Cd, Pb, and Fe have similar absorption mechanisms. A higher concentration of Cd and Pb occurs in animals with low Fe stores (antagonism), while Pb inhibits the functioning of ferrochelatase, the enzyme responsible for inserting Fe into the organic molecule protoporphyrin IX (heme group), causing anemia (Souza & Tavares, 2009). Likewise, Cd may also decrease Fe uptake through the gastrointestinal tract (ATDSR, 2004). Thus, Pb and Cd may produce additive effects, or more than additive in hematological parameters (ATSDR, 2004).

More recently, in the study by Land et al. (2018), quite significant and positive correlations were observed in the elements studied of Geophagus brasiliensis livers in which Fe × Al (r = 0.91), Co × Al (r = 0.86), Se × Al (r = 0.93).

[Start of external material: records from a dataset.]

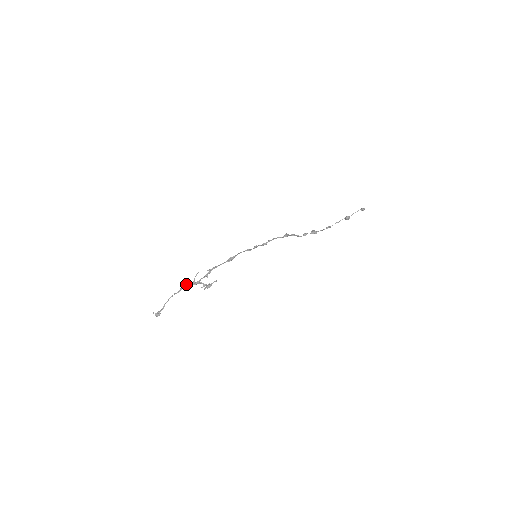
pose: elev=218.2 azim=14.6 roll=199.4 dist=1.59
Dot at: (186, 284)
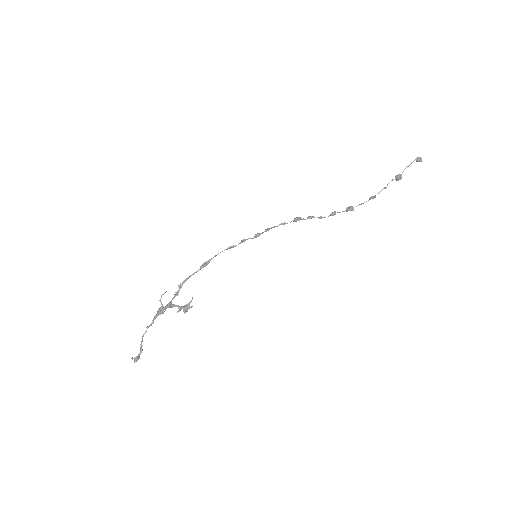
Dot at: occluded
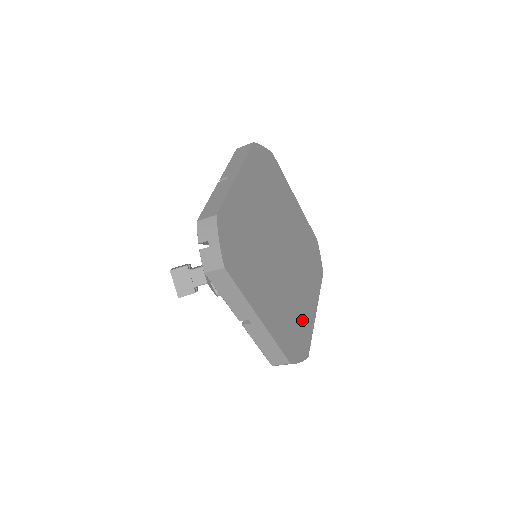
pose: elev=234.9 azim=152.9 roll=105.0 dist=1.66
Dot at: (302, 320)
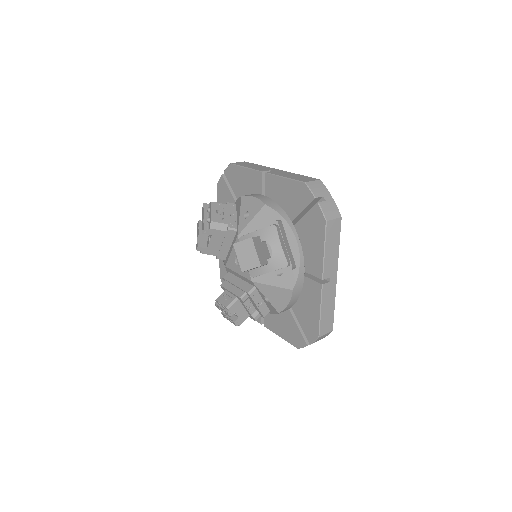
Dot at: occluded
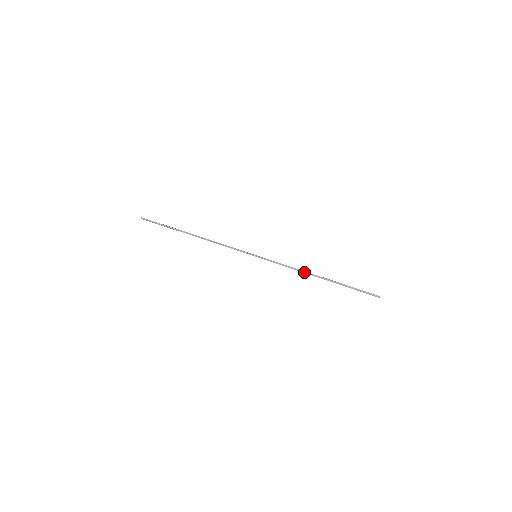
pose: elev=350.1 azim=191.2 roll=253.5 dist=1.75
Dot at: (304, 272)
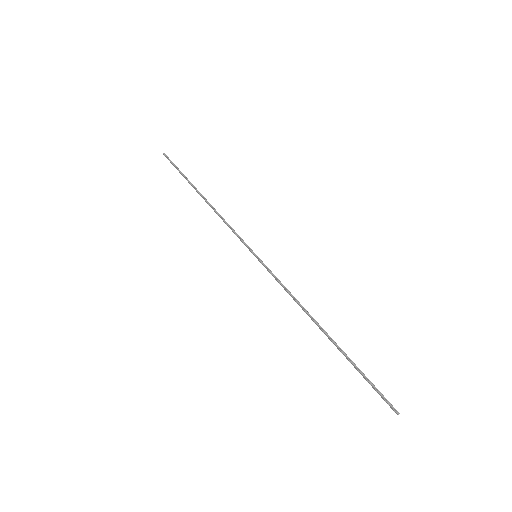
Dot at: (304, 310)
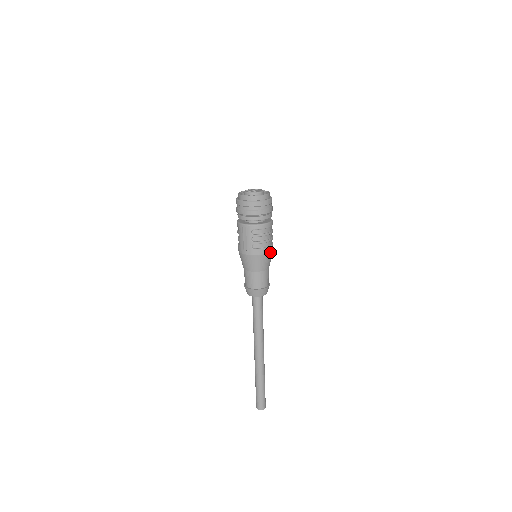
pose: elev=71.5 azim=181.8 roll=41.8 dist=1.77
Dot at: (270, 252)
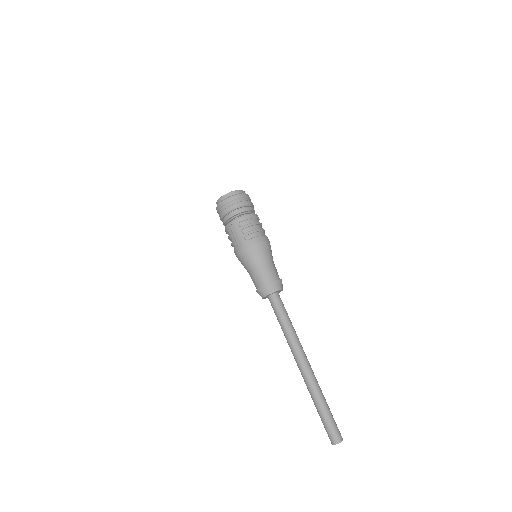
Dot at: (266, 241)
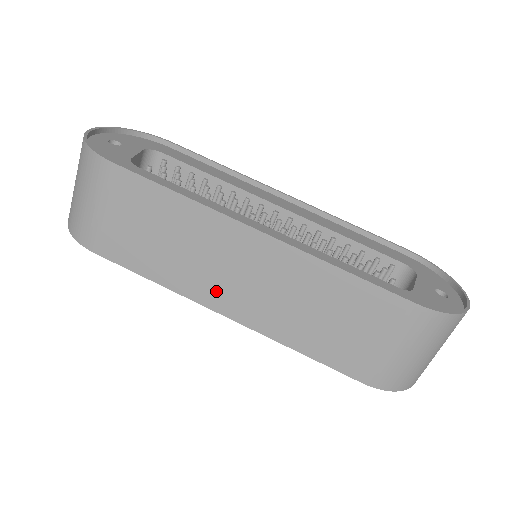
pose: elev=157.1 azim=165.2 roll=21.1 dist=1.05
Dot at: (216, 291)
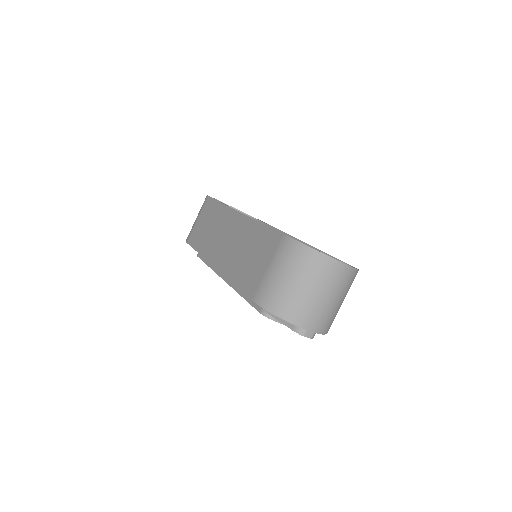
Dot at: (216, 252)
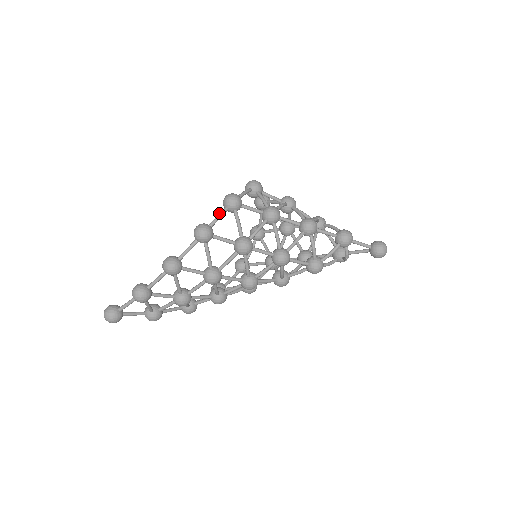
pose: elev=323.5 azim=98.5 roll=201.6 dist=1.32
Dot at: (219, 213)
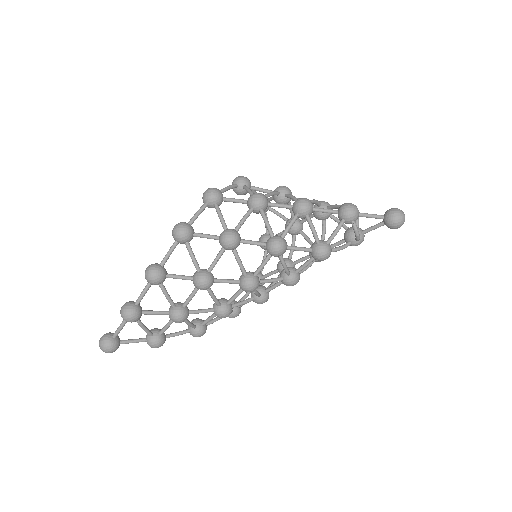
Dot at: (198, 210)
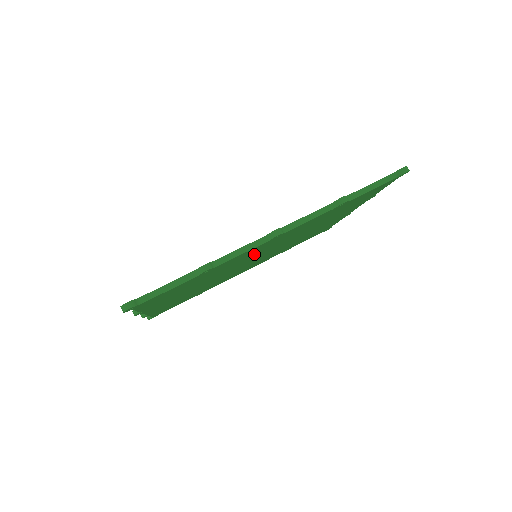
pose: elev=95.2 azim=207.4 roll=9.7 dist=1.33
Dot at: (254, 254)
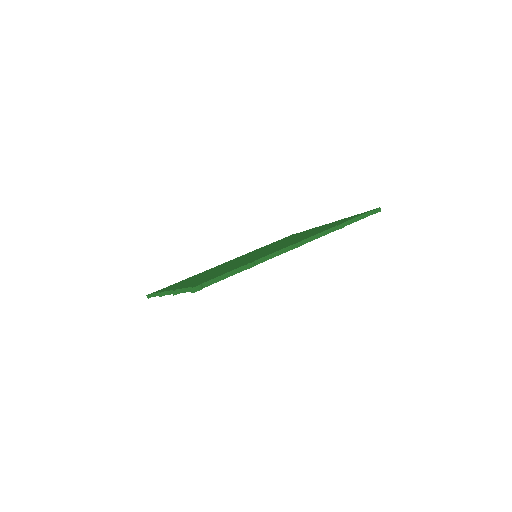
Dot at: occluded
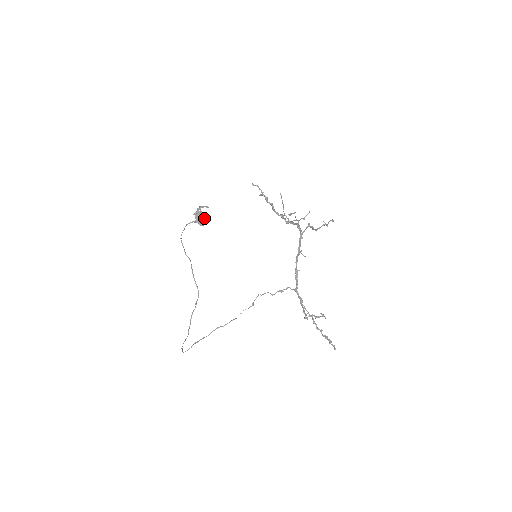
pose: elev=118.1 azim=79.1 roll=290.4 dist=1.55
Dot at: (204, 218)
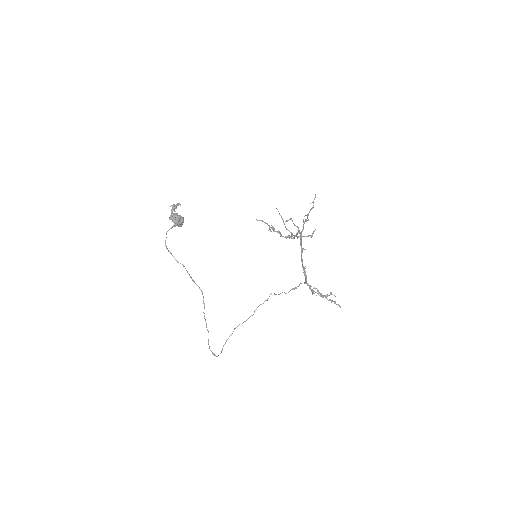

The authors emphasize how metallic and trace elements have different distributions in fish tissue, and this correlation is extremely important for understanding the effects on biological functions and homeostasis of organisms, in order to improve the management of aquatic environments and their biota.

Conclusion

In addition to complement existing data in literature about analysis of metallic elements in biological matrices of continental Crocodilians and Testudines, the present work is unprecedented in confirming the exposure of these populations and elucidating information that can help in diagnosing these animals’ health in northeastern Brazil, opening doors for future research that seeks to evaluate possible effects caused by long-term exposure to studied chemical contaminants. It also encourages research that seeks to understand other factors that contribute to contaminant bioaccumulation in the biota, such as inter-elementary relationships and in combination with other known chemicals, concentrations in environmental matrices (soil, surface and sedimentary water), presence of industry close to water bodies, and the use of other organisms in the food chain as biomonitors of aquatic ecosystems.